**TASK:** Once the line containing "είχαν κάτι να" is found in the entries below, reproduce it and every line after it, stopping at and including the line containing "Laatst bijgewerkt: 6 juni 2025 15:19"; reproduce nothing else, and keep each line exact.

-- AVAILABLE RECORDS follows --

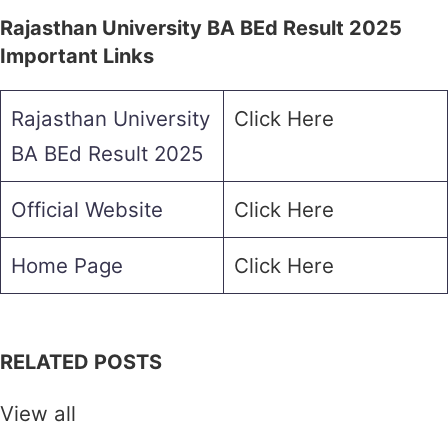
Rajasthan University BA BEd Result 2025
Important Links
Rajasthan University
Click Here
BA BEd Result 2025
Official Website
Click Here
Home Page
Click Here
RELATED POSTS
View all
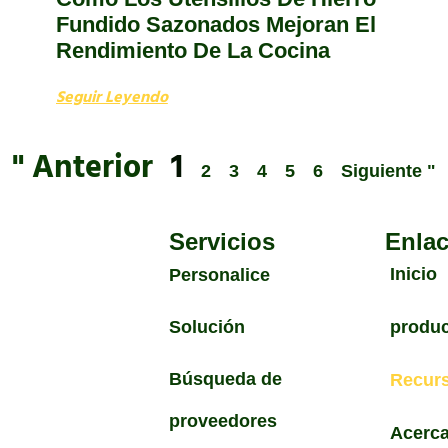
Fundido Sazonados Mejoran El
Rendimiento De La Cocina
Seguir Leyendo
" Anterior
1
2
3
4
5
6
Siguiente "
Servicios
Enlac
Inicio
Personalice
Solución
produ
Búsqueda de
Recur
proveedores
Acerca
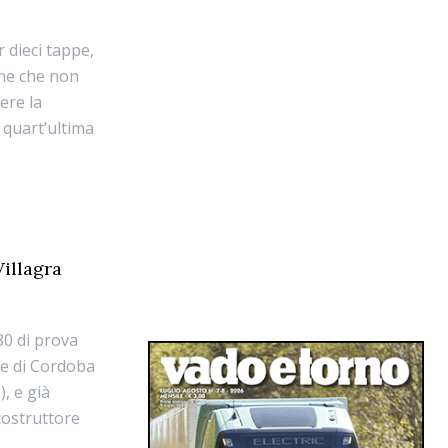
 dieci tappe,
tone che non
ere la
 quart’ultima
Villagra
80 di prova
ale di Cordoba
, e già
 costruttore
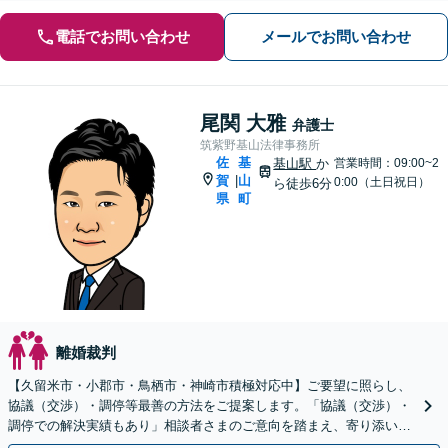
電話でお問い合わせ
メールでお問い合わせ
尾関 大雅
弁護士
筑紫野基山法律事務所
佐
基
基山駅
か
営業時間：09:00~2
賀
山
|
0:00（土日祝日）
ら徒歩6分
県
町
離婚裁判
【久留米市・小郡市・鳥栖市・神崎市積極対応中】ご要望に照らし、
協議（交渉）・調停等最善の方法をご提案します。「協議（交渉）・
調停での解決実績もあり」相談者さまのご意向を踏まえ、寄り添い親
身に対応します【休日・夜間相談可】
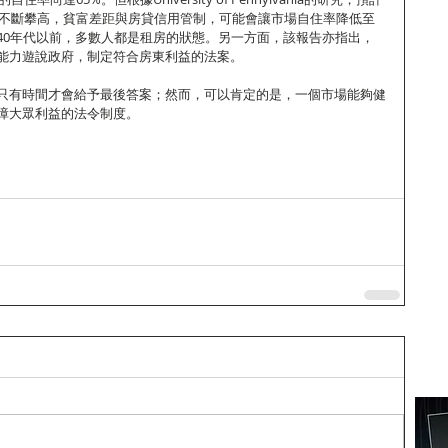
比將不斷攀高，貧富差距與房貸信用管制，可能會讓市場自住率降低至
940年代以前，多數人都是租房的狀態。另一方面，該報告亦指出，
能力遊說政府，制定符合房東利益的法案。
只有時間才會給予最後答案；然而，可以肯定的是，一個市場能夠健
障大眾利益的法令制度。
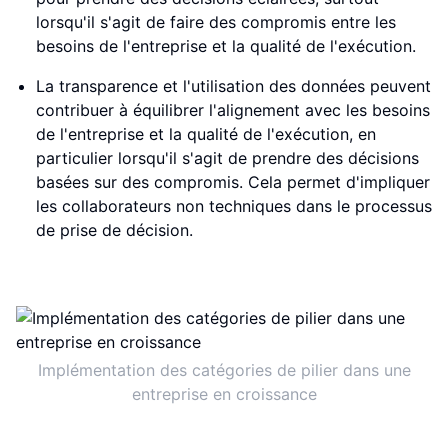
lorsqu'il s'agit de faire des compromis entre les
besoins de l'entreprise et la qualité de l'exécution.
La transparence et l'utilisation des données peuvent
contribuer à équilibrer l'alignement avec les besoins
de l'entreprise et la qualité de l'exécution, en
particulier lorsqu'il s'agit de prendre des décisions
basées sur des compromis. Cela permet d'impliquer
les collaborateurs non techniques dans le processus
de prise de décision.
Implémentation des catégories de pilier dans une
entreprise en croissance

-- AVAILABLE RECORDS concluded --
-- AVAILABLE RECORDS follows --

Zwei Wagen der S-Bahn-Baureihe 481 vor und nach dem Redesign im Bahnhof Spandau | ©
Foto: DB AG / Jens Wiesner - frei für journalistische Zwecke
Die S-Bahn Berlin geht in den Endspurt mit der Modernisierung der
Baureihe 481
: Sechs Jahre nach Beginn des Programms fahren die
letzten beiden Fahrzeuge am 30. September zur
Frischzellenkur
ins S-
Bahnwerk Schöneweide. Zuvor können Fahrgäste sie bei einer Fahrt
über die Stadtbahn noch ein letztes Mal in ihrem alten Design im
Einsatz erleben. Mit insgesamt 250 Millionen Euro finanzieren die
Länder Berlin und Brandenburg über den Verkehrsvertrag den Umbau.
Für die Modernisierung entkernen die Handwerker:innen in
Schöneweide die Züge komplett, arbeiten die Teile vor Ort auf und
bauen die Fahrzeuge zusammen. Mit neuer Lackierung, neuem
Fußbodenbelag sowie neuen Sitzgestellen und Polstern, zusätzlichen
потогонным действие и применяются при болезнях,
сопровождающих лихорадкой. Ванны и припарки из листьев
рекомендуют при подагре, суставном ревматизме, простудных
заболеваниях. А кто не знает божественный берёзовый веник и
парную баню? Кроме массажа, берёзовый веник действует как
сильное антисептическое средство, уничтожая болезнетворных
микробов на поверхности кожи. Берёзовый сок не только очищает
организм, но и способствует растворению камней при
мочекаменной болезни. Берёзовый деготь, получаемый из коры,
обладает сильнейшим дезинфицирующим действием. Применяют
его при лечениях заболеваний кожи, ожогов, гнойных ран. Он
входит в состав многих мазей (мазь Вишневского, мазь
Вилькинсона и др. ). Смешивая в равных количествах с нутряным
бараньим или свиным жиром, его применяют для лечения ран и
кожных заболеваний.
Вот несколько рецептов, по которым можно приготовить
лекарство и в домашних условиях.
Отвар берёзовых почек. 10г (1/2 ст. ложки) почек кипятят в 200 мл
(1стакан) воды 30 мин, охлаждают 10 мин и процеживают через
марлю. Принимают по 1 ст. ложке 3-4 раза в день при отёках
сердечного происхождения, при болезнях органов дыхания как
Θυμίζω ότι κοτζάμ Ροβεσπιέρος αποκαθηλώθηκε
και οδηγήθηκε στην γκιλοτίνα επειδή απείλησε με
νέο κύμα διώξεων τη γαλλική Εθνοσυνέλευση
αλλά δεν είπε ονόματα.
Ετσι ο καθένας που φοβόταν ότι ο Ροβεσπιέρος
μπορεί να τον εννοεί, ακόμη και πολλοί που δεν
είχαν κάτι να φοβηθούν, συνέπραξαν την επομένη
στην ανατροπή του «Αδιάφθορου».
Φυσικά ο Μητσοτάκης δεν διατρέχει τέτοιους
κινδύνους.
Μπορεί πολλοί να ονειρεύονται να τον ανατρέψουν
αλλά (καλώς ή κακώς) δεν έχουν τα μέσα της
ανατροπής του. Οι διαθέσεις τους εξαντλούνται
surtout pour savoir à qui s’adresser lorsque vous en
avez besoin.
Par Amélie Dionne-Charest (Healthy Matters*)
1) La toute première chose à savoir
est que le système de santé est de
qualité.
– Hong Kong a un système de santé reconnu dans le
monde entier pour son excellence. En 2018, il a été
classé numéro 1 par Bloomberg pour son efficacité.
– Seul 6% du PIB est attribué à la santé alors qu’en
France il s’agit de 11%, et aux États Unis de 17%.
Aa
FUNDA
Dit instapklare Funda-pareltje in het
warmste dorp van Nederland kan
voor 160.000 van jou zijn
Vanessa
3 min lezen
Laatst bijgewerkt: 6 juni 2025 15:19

-- AVAILABLE RECORDS concluded --

**PROBLEM SOLUTION:**
είχαν κάτι να φοβηθούν, συνέπραξαν την επομένη
στην ανατροπή του «Αδιάφθορου».
Φυσικά ο Μητσοτάκης δεν διατρέχει τέτοιους
κινδύνους.
Μπορεί πολλοί να ονειρεύονται να τον ανατρέψουν
αλλά (καλώς ή κακώς) δεν έχουν τα μέσα της
ανατροπής του. Οι διαθέσεις τους εξαντλούνται
surtout pour savoir à qui s’adresser lorsque vous en
avez besoin.
Par Amélie Dionne-Charest (Healthy Matters*)
1) La toute première chose à savoir
est que le système de santé est de
qualité.
– Hong Kong a un système de santé reconnu dans le
monde entier pour son excellence. En 2018, il a été
classé numéro 1 par Bloomberg pour son efficacité.
– Seul 6% du PIB est attribué à la santé alors qu’en
France il s’agit de 11%, et aux États Unis de 17%.
Aa
FUNDA
Dit instapklare Funda-pareltje in het
warmste dorp van Nederland kan
voor 160.000 van jou zijn
Vanessa
3 min lezen
Laatst bijgewerkt: 6 juni 2025 15:19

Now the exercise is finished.